In six families (FR-041, FR-722, FR-727, FR-755, UK-A, and UK-B), only the two polymorphic markers most closely linked to PD1 (D4S1647 and D4S2380) have been analysed. Obligate recombinations (no allele shared by all affecteds) were observed in five of these families either for each of the markers individually (three families), or for the haplotype of both markers (two families), again strongly arguing against linkage with the PD1 locus. In one family (FR-041), a positive pairwise lod score was obtained for D4S2380 (0.29 at Theta = 0). Positive lod scores in families K and FR-041 may reflect true linkage, but they may also be a result of random fluctuations, because the relatively small size of these families precludes definite proof of linkage.

We conclude that mutations at the PD1 locus are probably a rare cause of autosomal-dominant parkinsonism. The role of the PD-1 gene in sporadic PD is still to be determined.


Response: Scott et al. and Gasseret al. are discussing genetic studies of families with PD that are designed to examine whether a locus that we previously reported (1) on chromosome 4q21-q23 is operating in their sample. The results of Scott et al. in 94 Caucasian families do not demonstrate linkage even when the 22 families with earlier onset are examined separately. Similarly, Gasser et al. exclude linkage in 13 multigenerational families with Parkinson's disease, with the exception of one family for which they achieved a maximum multipoint lod score of 1.5 for genetic markers in the 4q21-q23 region. Cumulatively, these comments suggest that the chromosome 4 locus will not account for the majority of familial Parkinson's disease and will be expected to operate only in a small percentage of families with the illness.

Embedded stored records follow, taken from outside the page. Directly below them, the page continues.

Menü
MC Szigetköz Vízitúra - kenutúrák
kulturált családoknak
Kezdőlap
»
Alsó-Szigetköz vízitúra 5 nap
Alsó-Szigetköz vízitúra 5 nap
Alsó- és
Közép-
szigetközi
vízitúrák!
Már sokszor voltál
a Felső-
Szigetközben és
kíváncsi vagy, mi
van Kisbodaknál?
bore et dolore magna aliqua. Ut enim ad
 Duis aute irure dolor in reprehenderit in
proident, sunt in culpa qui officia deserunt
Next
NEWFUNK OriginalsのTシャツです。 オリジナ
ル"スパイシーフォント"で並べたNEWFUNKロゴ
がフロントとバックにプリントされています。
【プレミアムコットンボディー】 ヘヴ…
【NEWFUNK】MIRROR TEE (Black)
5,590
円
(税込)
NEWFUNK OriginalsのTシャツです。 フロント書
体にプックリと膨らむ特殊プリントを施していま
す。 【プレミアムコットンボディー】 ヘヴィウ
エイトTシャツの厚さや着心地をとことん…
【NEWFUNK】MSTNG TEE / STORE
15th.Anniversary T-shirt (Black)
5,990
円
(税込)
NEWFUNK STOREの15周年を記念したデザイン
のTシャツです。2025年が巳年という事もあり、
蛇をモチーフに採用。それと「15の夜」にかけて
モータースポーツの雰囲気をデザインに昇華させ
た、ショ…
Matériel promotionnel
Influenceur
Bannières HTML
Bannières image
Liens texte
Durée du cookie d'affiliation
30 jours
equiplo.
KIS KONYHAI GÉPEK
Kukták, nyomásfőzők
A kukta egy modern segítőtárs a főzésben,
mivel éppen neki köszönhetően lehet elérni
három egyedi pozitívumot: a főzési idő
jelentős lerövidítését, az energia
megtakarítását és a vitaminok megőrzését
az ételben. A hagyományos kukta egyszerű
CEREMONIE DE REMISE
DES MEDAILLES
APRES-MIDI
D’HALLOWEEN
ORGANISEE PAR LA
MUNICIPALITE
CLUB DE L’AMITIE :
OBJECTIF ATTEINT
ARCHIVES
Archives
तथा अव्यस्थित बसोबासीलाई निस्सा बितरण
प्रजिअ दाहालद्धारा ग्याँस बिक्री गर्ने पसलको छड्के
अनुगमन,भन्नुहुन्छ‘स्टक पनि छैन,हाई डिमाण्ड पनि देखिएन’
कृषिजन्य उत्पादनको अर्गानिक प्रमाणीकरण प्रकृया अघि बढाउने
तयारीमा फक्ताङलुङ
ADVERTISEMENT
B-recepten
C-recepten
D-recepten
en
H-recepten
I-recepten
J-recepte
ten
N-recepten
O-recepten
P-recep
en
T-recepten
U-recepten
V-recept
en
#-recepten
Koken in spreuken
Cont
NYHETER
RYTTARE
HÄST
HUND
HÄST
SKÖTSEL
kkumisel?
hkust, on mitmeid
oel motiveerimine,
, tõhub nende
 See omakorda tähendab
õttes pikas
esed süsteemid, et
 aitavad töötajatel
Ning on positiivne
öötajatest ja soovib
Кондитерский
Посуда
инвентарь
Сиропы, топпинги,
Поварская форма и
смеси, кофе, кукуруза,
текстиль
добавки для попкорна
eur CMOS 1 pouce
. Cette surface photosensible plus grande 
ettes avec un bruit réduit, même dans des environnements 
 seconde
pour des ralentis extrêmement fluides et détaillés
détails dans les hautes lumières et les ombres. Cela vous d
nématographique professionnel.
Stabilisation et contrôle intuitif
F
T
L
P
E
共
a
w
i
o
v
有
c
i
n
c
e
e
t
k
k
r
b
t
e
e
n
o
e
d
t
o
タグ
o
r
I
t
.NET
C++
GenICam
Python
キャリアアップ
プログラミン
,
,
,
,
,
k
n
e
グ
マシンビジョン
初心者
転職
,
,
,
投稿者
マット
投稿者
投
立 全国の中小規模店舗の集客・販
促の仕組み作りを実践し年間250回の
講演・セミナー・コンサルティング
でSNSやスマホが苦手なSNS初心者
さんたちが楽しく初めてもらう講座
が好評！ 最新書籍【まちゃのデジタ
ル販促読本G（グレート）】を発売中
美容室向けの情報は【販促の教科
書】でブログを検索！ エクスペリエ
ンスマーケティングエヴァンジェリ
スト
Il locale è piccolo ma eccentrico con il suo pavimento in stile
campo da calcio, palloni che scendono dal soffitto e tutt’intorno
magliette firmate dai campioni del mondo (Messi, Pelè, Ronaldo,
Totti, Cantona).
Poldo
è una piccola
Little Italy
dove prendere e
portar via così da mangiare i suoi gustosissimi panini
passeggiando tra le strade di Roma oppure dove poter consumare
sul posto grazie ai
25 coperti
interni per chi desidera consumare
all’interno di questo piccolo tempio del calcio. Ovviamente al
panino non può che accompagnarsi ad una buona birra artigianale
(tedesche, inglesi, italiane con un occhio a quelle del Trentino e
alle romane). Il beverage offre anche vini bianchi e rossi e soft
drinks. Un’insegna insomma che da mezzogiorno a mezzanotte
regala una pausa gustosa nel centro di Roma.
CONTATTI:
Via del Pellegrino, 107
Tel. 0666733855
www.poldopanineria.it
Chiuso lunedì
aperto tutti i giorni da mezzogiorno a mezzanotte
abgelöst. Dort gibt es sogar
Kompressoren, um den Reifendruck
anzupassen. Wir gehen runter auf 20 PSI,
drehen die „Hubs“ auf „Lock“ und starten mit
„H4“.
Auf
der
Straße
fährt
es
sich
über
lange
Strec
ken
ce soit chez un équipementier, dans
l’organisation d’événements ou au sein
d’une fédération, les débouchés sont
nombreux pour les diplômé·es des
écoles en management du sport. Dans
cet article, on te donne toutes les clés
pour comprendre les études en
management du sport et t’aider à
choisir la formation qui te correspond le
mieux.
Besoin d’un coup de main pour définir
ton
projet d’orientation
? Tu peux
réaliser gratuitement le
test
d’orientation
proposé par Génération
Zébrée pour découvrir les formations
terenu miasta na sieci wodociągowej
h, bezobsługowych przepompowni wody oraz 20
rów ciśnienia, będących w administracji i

We have recently demonstrated that a mutation in the alpha synuclein gene is responsible for the phenotype in four families with early onset Parkinson's disease (2). Because the mutation was not detected in 50 individuals with sporadic PD, or in two other families with late onset of the illness, we concluded that mutations in the alpha synuclein gene will not account for the majority of the genetic factors of PD, but rather for a proportion of those families with an early onset autosomal dominant form of the illness. These results are in agreement with the observation of Scott et al. and Gasseret al., and suggest that the understanding of genetic complexity of Parkinson's disease is just beginning to take shape.